The letters are mostly addressed to the women who shaped Gentili’s life in her small hometown in Argentina: her grandmother, her mom, a woman she looked up to like an older sister, the daughter of the man who raped her. She never writes to her rapist directly, but his ghost haunts all of her letters. She writes about the homophobia and transphobia she survived, about all the ways her family and community failed to protect her during the years she was being abused. She writes about how lonely it was. She also writes about how deeply her grandmother loved her, about her life-saving sisterhood with her best friend, a gay man, and about the refuge they found in each other before they had the words to name their identities.

In intimate letters, Gentili reflects with honesty and compassion on her younger self and the people to whom she writes. She writes into complicated relationships instead of trying to simplify them. She refuses to make her life about just one thing: just trauma, or just suffering.
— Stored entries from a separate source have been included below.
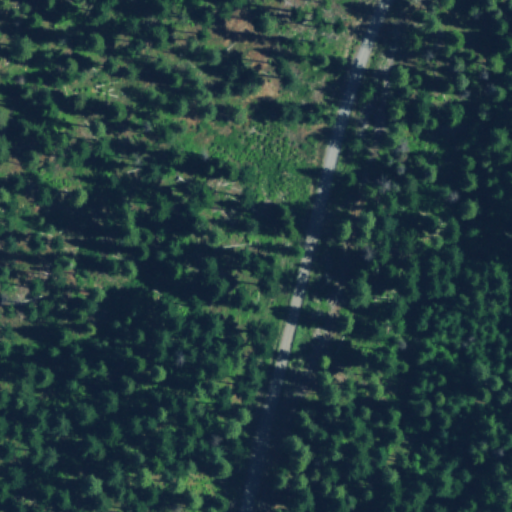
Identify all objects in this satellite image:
road: (306, 252)
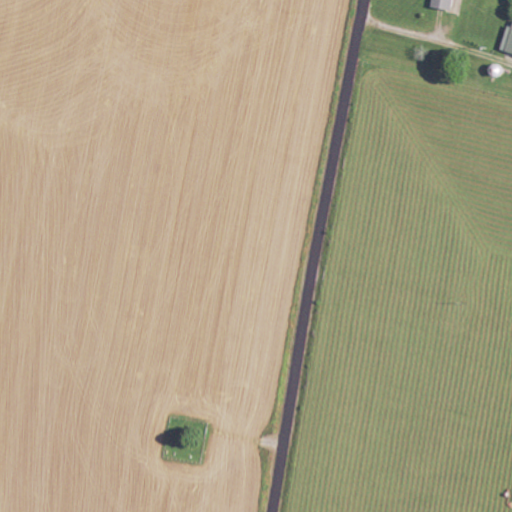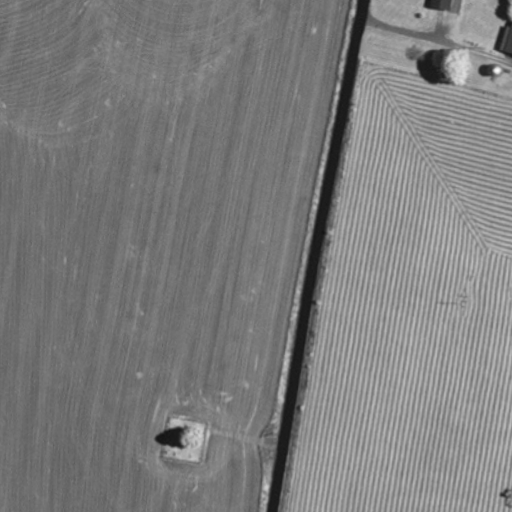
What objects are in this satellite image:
building: (445, 4)
building: (509, 41)
road: (315, 255)
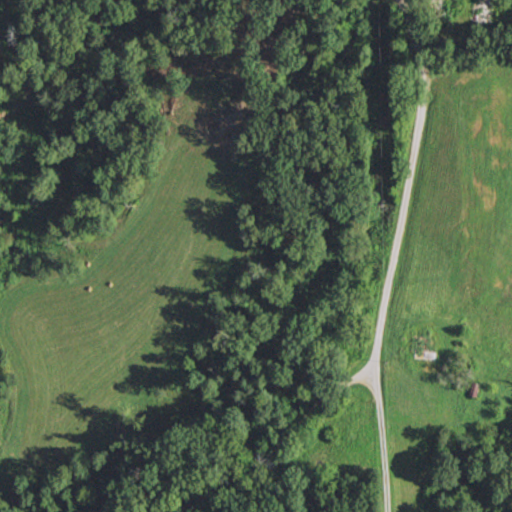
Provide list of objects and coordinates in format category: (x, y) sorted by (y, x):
building: (439, 11)
building: (485, 12)
road: (399, 255)
building: (477, 300)
building: (428, 349)
road: (279, 447)
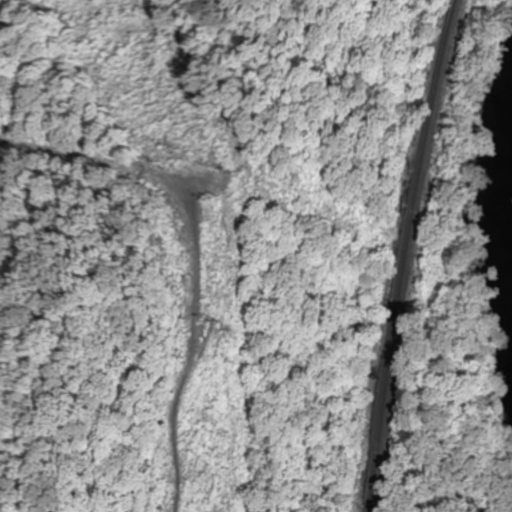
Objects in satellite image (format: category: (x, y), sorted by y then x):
river: (508, 190)
railway: (401, 254)
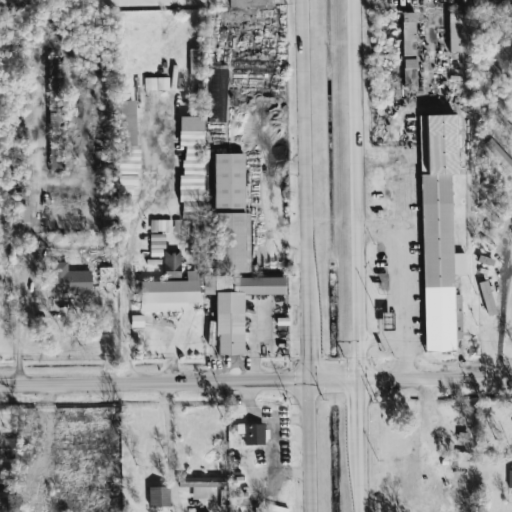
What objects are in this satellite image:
building: (248, 3)
building: (453, 32)
building: (407, 49)
building: (155, 84)
building: (216, 94)
building: (124, 149)
building: (497, 155)
road: (302, 159)
building: (189, 165)
road: (355, 189)
road: (400, 201)
building: (229, 216)
building: (159, 226)
building: (437, 234)
road: (379, 237)
building: (155, 245)
building: (170, 264)
road: (125, 273)
building: (76, 279)
building: (168, 293)
building: (485, 298)
road: (505, 303)
building: (234, 307)
road: (260, 319)
building: (135, 321)
building: (209, 333)
road: (382, 346)
road: (309, 349)
road: (435, 378)
traffic signals: (358, 380)
traffic signals: (310, 381)
road: (178, 382)
road: (55, 415)
road: (358, 415)
building: (249, 434)
road: (310, 446)
road: (168, 447)
building: (6, 450)
road: (4, 458)
building: (509, 479)
road: (359, 481)
building: (200, 487)
building: (156, 497)
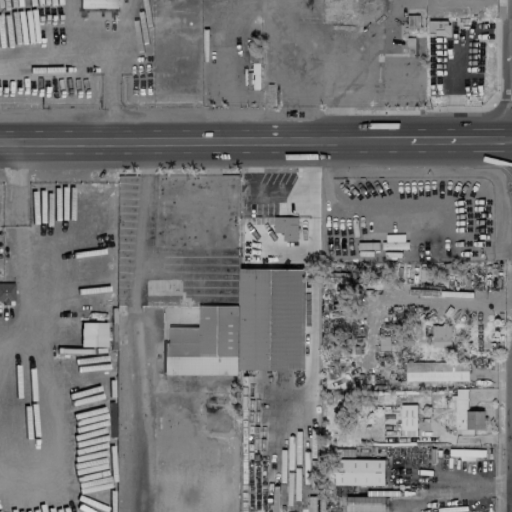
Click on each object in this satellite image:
building: (97, 3)
building: (438, 28)
road: (315, 50)
building: (253, 77)
road: (109, 87)
road: (452, 90)
road: (460, 137)
road: (205, 139)
road: (356, 202)
road: (17, 207)
building: (285, 227)
building: (6, 291)
road: (135, 325)
building: (244, 329)
building: (92, 334)
building: (440, 335)
building: (436, 371)
building: (466, 413)
road: (468, 434)
building: (359, 472)
building: (365, 504)
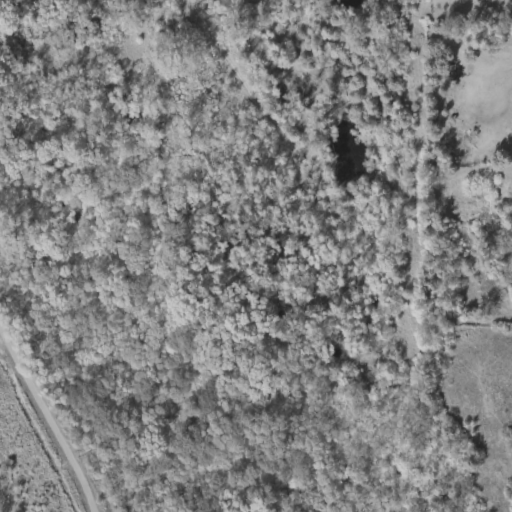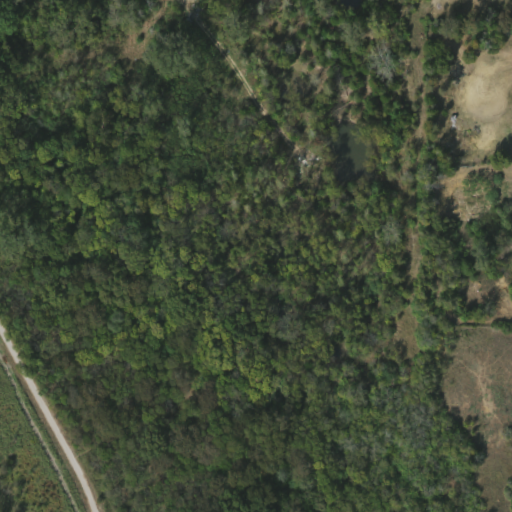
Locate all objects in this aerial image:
road: (44, 429)
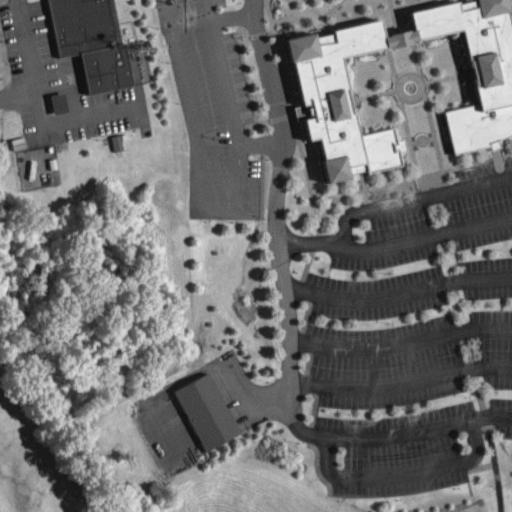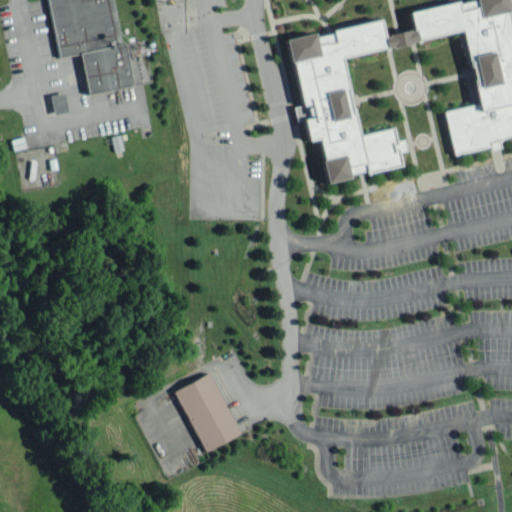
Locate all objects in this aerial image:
road: (204, 10)
road: (185, 18)
building: (89, 40)
building: (89, 41)
road: (25, 46)
building: (402, 84)
building: (402, 84)
parking lot: (58, 86)
road: (17, 96)
building: (57, 102)
building: (55, 103)
parking lot: (212, 109)
road: (257, 142)
road: (217, 208)
road: (416, 247)
road: (398, 297)
parking lot: (417, 341)
road: (398, 350)
road: (399, 391)
building: (204, 411)
road: (397, 441)
road: (433, 467)
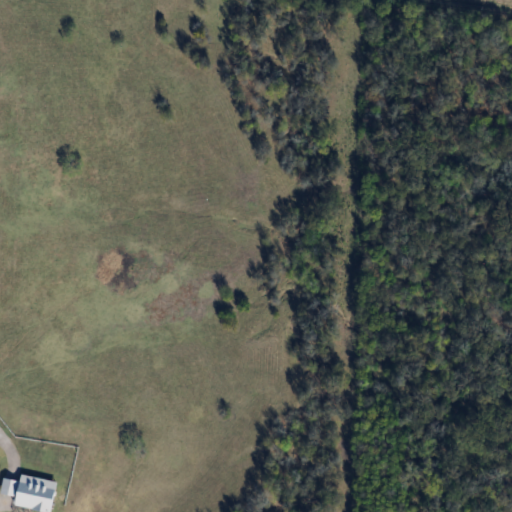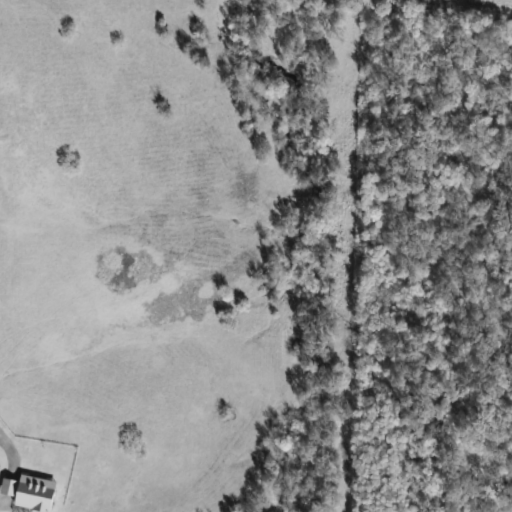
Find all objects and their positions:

Instead, she writes through a series of conflicting emotions—anger, bitterness, despair, pride, delight, queer joy. She rejects the idea that writing about trauma means ignoring joy. She rejects the idea that a trans life can be reduced down to a single story or experience. She writes about it all.

This is a beautiful, heartbreaking, celebratory book about survival and what comes after survival. I think about it all the time, and I am profoundly grateful for the challenging but profoundly hopeful gift of Gentili’s words. I hope more people find their way to it.